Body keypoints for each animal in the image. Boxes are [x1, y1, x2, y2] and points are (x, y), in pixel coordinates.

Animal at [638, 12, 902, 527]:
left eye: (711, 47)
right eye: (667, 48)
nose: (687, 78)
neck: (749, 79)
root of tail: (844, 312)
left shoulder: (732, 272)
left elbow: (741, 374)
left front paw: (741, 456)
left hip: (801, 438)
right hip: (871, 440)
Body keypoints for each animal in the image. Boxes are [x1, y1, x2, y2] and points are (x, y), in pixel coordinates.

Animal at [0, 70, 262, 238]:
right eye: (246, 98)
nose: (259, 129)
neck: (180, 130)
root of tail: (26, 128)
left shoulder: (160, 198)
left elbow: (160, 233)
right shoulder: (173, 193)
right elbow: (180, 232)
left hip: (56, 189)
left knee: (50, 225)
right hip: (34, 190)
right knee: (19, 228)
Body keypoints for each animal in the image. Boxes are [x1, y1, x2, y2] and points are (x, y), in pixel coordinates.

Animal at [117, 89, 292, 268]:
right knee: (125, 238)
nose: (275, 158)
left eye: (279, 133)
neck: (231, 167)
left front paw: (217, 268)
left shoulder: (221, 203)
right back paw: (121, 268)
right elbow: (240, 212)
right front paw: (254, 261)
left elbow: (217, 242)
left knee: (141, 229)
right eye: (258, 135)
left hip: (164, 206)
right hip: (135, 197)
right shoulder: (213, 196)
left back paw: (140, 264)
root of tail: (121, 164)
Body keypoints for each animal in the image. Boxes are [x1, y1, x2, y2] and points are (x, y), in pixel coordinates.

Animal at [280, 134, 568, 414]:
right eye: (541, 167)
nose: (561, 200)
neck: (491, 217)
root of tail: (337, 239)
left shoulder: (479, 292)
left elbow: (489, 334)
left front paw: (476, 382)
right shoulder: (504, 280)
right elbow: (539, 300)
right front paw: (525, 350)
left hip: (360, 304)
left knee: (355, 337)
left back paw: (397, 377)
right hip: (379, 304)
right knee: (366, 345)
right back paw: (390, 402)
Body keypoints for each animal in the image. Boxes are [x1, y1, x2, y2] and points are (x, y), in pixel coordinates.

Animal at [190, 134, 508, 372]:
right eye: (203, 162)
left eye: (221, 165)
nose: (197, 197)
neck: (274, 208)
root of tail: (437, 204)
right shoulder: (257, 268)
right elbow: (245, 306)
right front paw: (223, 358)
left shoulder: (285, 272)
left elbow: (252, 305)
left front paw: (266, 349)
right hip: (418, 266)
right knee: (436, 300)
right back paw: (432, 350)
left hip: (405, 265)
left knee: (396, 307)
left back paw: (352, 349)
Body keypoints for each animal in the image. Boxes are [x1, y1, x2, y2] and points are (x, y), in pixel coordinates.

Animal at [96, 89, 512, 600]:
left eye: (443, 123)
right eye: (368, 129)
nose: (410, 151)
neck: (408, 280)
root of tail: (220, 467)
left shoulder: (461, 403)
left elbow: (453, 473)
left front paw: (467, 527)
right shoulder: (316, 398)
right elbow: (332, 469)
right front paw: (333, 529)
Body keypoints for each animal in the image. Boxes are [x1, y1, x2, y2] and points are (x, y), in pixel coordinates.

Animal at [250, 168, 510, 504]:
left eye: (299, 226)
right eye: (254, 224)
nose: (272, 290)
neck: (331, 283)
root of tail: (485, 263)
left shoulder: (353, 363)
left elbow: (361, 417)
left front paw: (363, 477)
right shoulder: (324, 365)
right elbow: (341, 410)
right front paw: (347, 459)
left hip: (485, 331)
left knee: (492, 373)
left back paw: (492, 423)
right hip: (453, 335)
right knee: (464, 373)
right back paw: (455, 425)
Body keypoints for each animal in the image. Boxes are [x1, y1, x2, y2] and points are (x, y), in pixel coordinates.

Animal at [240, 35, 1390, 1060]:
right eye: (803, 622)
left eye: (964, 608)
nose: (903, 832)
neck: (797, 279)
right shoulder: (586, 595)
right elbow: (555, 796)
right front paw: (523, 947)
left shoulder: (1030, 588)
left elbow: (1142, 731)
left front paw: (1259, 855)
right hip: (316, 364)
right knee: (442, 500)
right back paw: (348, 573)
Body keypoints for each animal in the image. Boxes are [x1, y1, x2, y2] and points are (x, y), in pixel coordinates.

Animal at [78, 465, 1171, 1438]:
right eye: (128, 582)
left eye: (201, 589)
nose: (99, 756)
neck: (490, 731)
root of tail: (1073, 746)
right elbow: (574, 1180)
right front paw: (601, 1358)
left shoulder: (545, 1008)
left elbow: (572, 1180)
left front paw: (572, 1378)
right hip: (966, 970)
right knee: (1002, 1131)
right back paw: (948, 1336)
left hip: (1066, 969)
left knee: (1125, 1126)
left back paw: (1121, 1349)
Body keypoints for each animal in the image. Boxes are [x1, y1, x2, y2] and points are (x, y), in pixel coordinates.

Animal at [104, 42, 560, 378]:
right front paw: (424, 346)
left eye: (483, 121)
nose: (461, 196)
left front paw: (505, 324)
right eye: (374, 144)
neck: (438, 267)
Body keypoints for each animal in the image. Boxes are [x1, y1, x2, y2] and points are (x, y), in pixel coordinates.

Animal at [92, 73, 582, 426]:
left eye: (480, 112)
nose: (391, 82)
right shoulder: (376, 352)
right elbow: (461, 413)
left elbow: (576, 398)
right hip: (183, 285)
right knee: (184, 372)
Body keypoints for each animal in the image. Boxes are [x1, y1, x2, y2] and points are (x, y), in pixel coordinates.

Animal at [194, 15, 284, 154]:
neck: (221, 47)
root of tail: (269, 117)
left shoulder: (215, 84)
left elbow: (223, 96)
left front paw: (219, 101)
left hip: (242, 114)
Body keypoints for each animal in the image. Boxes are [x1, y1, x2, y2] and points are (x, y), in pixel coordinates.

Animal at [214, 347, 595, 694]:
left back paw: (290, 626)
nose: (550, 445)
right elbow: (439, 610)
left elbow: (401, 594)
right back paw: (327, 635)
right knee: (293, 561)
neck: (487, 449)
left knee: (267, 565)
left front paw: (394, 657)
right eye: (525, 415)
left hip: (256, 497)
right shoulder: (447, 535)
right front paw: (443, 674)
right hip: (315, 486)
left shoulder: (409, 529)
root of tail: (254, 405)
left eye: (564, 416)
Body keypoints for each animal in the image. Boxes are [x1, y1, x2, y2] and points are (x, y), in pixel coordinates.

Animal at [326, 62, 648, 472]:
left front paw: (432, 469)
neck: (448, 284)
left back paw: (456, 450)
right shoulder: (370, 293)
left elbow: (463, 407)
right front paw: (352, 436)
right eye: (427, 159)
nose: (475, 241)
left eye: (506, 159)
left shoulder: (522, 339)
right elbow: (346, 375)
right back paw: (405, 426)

■ DIRECTIONS FOR THIS TASK
What you return must match the listing exactly, line for line.

■ OUTPUT
Body keypoints for each animal in the image. Boxes are [x1, y1, x2, y2] and points are (x, y), in pixel coordinates.

Animal at [638, 12, 902, 527]:
left eye: (711, 47)
right eye: (667, 48)
nose: (687, 78)
neck: (749, 79)
root of tail: (844, 312)
left shoulder: (732, 272)
left elbow: (741, 374)
left front paw: (741, 456)
left hip: (801, 438)
right hip: (871, 440)
Body keypoints for each animal in the image. Boxes are [x1, y1, x2, y2] and points are (x, y), in pixel coordinates.

Animal at [0, 70, 262, 238]:
right eye: (246, 98)
nose: (259, 129)
neck: (180, 130)
root of tail: (26, 128)
left shoulder: (160, 198)
left elbow: (160, 233)
right shoulder: (173, 193)
right elbow: (180, 232)
left hip: (56, 189)
left knee: (50, 225)
right hip: (34, 190)
right knee: (19, 228)
Body keypoints for each animal in the image. Boxes are [x1, y1, x2, y2] and points are (x, y), in pixel coordinates.

Animal at [117, 89, 292, 268]:
right knee: (125, 238)
nose: (275, 158)
left eye: (279, 133)
neck: (231, 167)
left front paw: (217, 268)
left shoulder: (221, 203)
right back paw: (121, 268)
right elbow: (240, 212)
right front paw: (254, 261)
left elbow: (217, 242)
left knee: (141, 229)
right eye: (258, 135)
left hip: (164, 206)
right hip: (135, 197)
right shoulder: (213, 196)
left back paw: (140, 264)
root of tail: (121, 164)
Body keypoints for each animal in the image. Boxes are [x1, y1, x2, y2] and points are (x, y), in pixel coordinates.

Animal at [280, 134, 568, 414]:
right eye: (541, 167)
nose: (561, 200)
neck: (491, 217)
root of tail: (337, 239)
left shoulder: (479, 292)
left elbow: (489, 334)
left front paw: (476, 382)
right shoulder: (504, 280)
right elbow: (539, 300)
right front paw: (525, 350)
left hip: (360, 304)
left knee: (355, 337)
left back paw: (397, 377)
right hip: (379, 304)
right knee: (366, 345)
right back paw: (390, 402)
Body keypoints for each animal in the image. Boxes are [x1, y1, x2, y2] and points are (x, y), in pixel coordinates.

Animal at [190, 134, 508, 372]:
right eye: (203, 162)
left eye: (221, 165)
nose: (197, 197)
neck: (274, 208)
root of tail: (437, 204)
right shoulder: (257, 268)
right elbow: (245, 306)
right front paw: (223, 358)
left shoulder: (285, 272)
left elbow: (252, 305)
left front paw: (266, 349)
right hip: (418, 266)
right knee: (436, 300)
right back paw: (432, 350)
left hip: (405, 265)
left knee: (396, 307)
left back paw: (352, 349)
Body keypoints for each animal in the image. Boxes are [x1, y1, x2, y2] and points are (x, y), in pixel coordinates.

Animal at [96, 89, 512, 600]:
left eye: (443, 123)
right eye: (368, 129)
nose: (410, 151)
neck: (408, 280)
root of tail: (220, 467)
left shoulder: (461, 403)
left elbow: (453, 473)
left front paw: (467, 527)
right shoulder: (316, 398)
right elbow: (332, 469)
right front paw: (333, 529)
Body keypoints for each animal in the image. Boxes are [x1, y1, x2, y2] and points are (x, y), in pixel coordinates.

Animal at [250, 168, 510, 504]:
left eye: (299, 226)
right eye: (254, 224)
nose: (272, 290)
neck: (331, 283)
root of tail: (485, 263)
left shoulder: (353, 363)
left elbow: (361, 417)
left front paw: (363, 477)
right shoulder: (324, 365)
right elbow: (341, 410)
right front paw: (347, 459)
left hip: (485, 331)
left knee: (492, 373)
left back paw: (492, 423)
right hip: (453, 335)
right knee: (464, 373)
right back paw: (455, 425)
Body keypoints for each animal in the image. Boxes are [x1, y1, x2, y2] and points are (x, y), in pixel coordinates.

Animal at [240, 35, 1390, 1060]:
right eye: (803, 622)
left eye: (964, 608)
nose: (903, 832)
neck: (797, 279)
right shoulder: (586, 595)
right elbow: (555, 796)
right front paw: (523, 947)
left shoulder: (1030, 588)
left elbow: (1142, 731)
left front paw: (1259, 855)
right hip: (316, 364)
right knee: (442, 500)
right back paw: (348, 573)
Body keypoints for each animal in the image. Boxes are [x1, y1, x2, y2] and points are (x, y), in pixel coordinates.

Animal at [78, 465, 1171, 1438]:
right eye: (128, 582)
left eye: (201, 589)
nose: (99, 756)
neck: (490, 731)
root of tail: (1073, 746)
right elbow: (574, 1180)
right front paw: (601, 1358)
left shoulder: (545, 1008)
left elbow: (572, 1180)
left front paw: (572, 1378)
right hip: (966, 970)
right knee: (1002, 1131)
right back paw: (948, 1336)
left hip: (1066, 969)
left knee: (1125, 1126)
left back paw: (1121, 1349)
Body keypoints for each animal in the image. Boxes are [x1, y1, x2, y2] and points are (x, y), in pixel coordinates.

Animal at [104, 42, 560, 378]:
right front paw: (424, 346)
left eye: (483, 121)
nose: (461, 196)
left front paw: (505, 324)
right eye: (374, 144)
neck: (438, 267)
Body keypoints for each animal in the image. Boxes are [x1, y1, x2, y2] and points are (x, y), in pixel coordinates.

Animal at [92, 73, 582, 426]:
left eye: (480, 112)
nose: (391, 82)
right shoulder: (376, 352)
right elbow: (461, 413)
left elbow: (576, 398)
right hip: (183, 285)
right knee: (184, 372)
Body keypoints for each animal in the image. Boxes are [x1, y1, x2, y2] and points are (x, y), in pixel coordinates.

Animal at [194, 15, 284, 154]:
neck: (221, 47)
root of tail: (269, 117)
left shoulder: (215, 84)
left elbow: (223, 96)
left front paw: (219, 101)
left hip: (242, 114)
Body keypoints for each animal in the image. Boxes are [x1, y1, x2, y2] and points are (x, y), in pixel coordinates.

Animal at [214, 347, 595, 694]:
left back paw: (290, 626)
nose: (550, 445)
right elbow: (439, 610)
left elbow: (401, 594)
right back paw: (327, 635)
right knee: (293, 561)
neck: (487, 449)
left knee: (267, 565)
left front paw: (394, 657)
right eye: (525, 415)
left hip: (256, 497)
right shoulder: (447, 535)
right front paw: (443, 674)
right hip: (315, 486)
left shoulder: (409, 529)
root of tail: (254, 405)
left eye: (564, 416)
Body keypoints for each animal in the image. Boxes are [x1, y1, x2, y2] and points are (x, y), in pixel coordinates.

Animal at [326, 62, 648, 472]:
left front paw: (432, 469)
neck: (448, 284)
left back paw: (456, 450)
right shoulder: (370, 293)
left elbow: (463, 407)
right front paw: (352, 436)
right eye: (427, 159)
nose: (475, 241)
left eye: (506, 159)
left shoulder: (522, 339)
right elbow: (346, 375)
right back paw: (405, 426)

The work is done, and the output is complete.